It’s been quite a couple of weeks in public art here in this formerly sleepy arts colony. First, a driver careened into a bayfront statue named “Unconditional Surrender.” Loved and reviled, the damaged statue of the famous sailor/nurse kiss celebrating the end of WWII was lowered to the ground last week by a crane, sending the damaged sailor from a vertical kiss to a horizontal grope.
The bigger news, though, is a new mural, which replaced a controversial old one. The sequence of events:
- A mural called “Fast Life” was painted on the side of a prominent building. The mural’s name comes from the eight letters painted on a would-be gangsta’s knuckles.
- Fast Life gains immediate notoriety, with pushback from this historically African American (and crime besieged) neighborhood.

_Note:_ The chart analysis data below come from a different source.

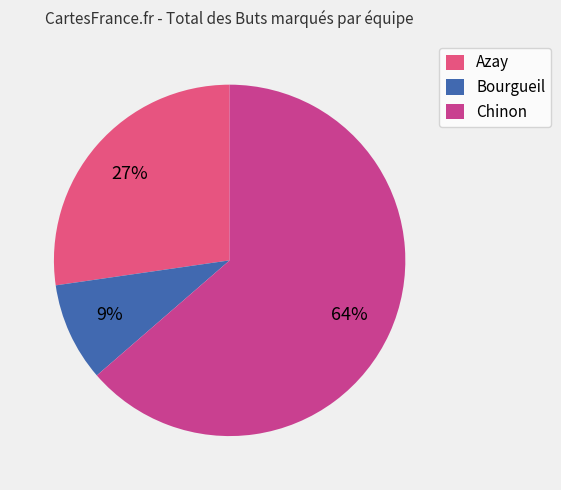

Count the number of slices in the pie.

3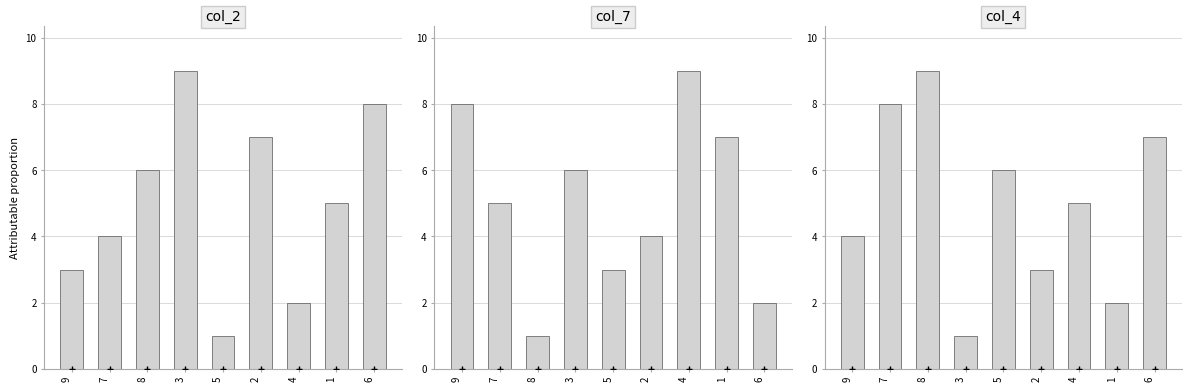

The col_7 series shows 9 at 4. True or false?

True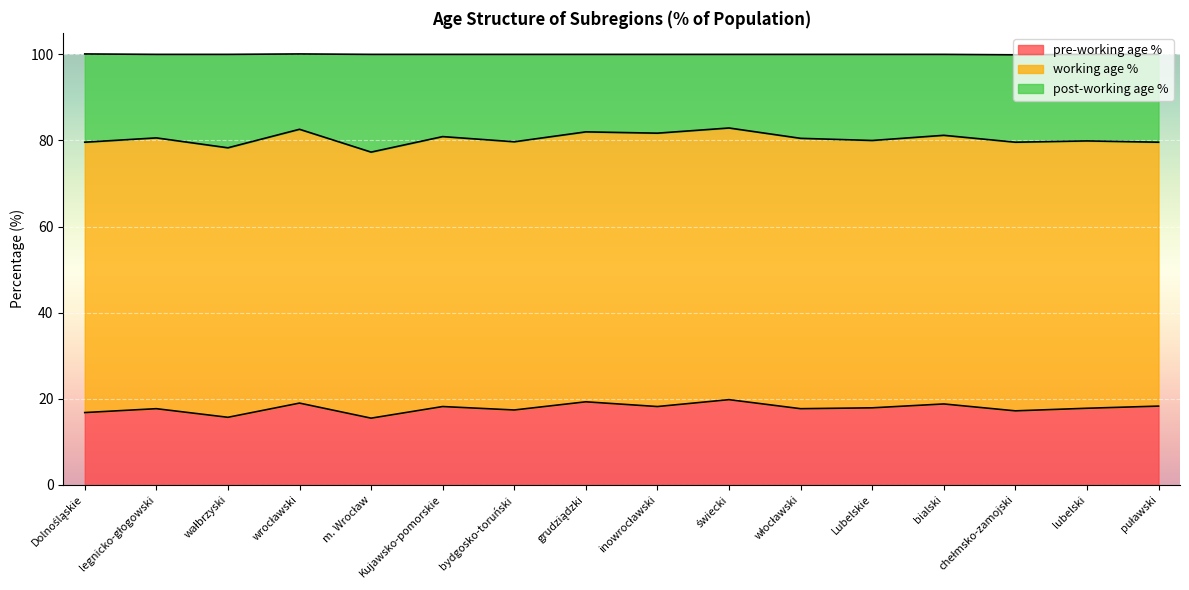

Does the chart display data point markers on the line(s)?

No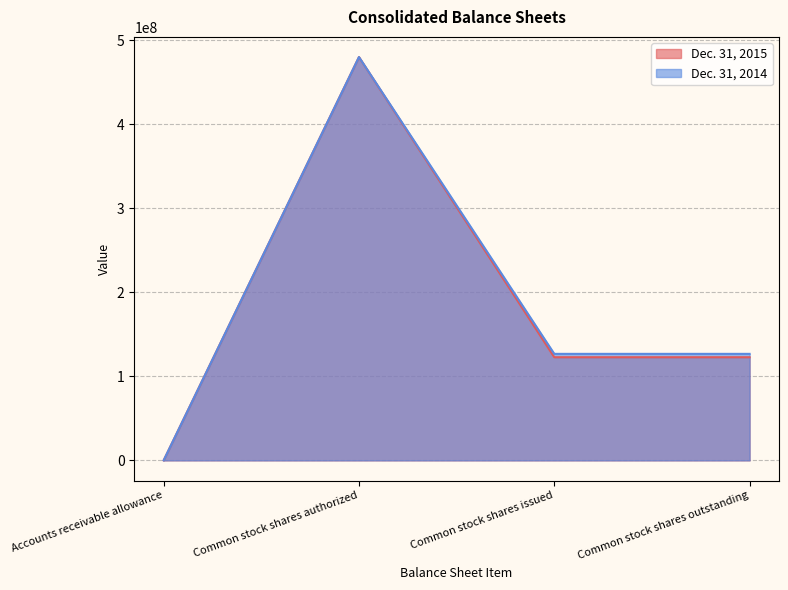

Which series has the widest spread of values?

Dec. 31, 2015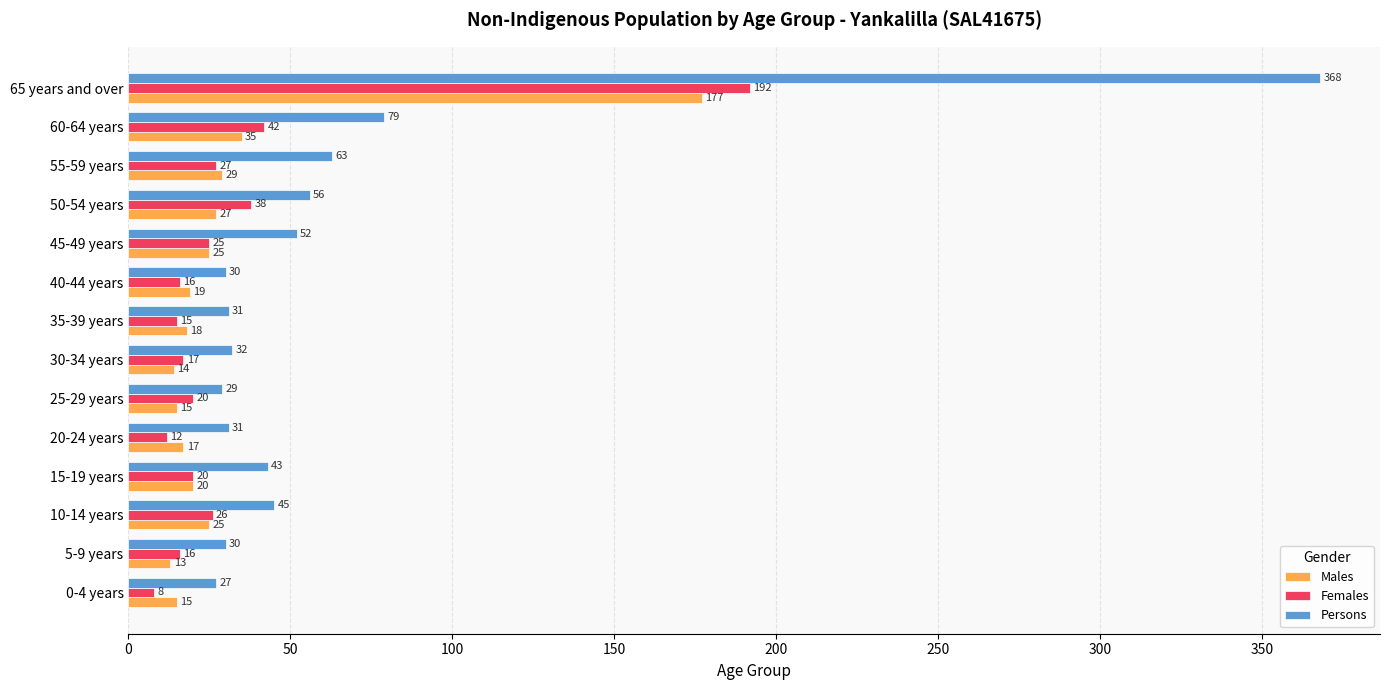

Which category has the highest value across all series?

65 years and over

The mural seemed like a recruiting tool glorifying gang life. Perhaps more galling to the neighborhood was the fact there was no outreach in the first place.
- Earlier this month, Fast Life was painted over by the building owner, who was sick of the vitriol.
- Last week, a new mural by same temperamental French artist appeared on the side of Sarasota Architectural Salvage. This mural contains all sorts of imagery mocking removal of Fast Life, with stinging, but less controversial content.
Here is where #5 gets interesting. The owner of Sarasota Salvage, Jesse White, at first expressed apprehension about the pointed painting, but then did something unexpected: he put a chalkboard at street level to solicit opinions from the people.
This marks a new direction for public arts talk here in Sarasota. While we all love spirited public debate, all too often, art talk is uncomfortable for the wrong reasons. Arts, which is supposed to tap the talents of the many, is perceived (right or wrong) to be a possession of a few. The chalkboard may or may not attract that many comments, but all of a sudden, it is part of a mural, that is part of a neighborhood, that is part of our collective artistic heritage. We are MTO (whether he likes it or not).
This is not the only way chalk has become a transformation in communities. In Charlottesville, Virginia, the popular pedestrian mall is home to the First Amendment Wall.
In New Orleans, a large project called “Before I Die” hit town, combining the ultimate morbid thought with aspiration and inspiration.
What Jesse White did was something Sarasota needed: he shifted the way we look at things from problem to asset. The mural seems to still be a work in progress and there are all sorts of ways this may not become the transformational piece we need it to be. But that’s our job.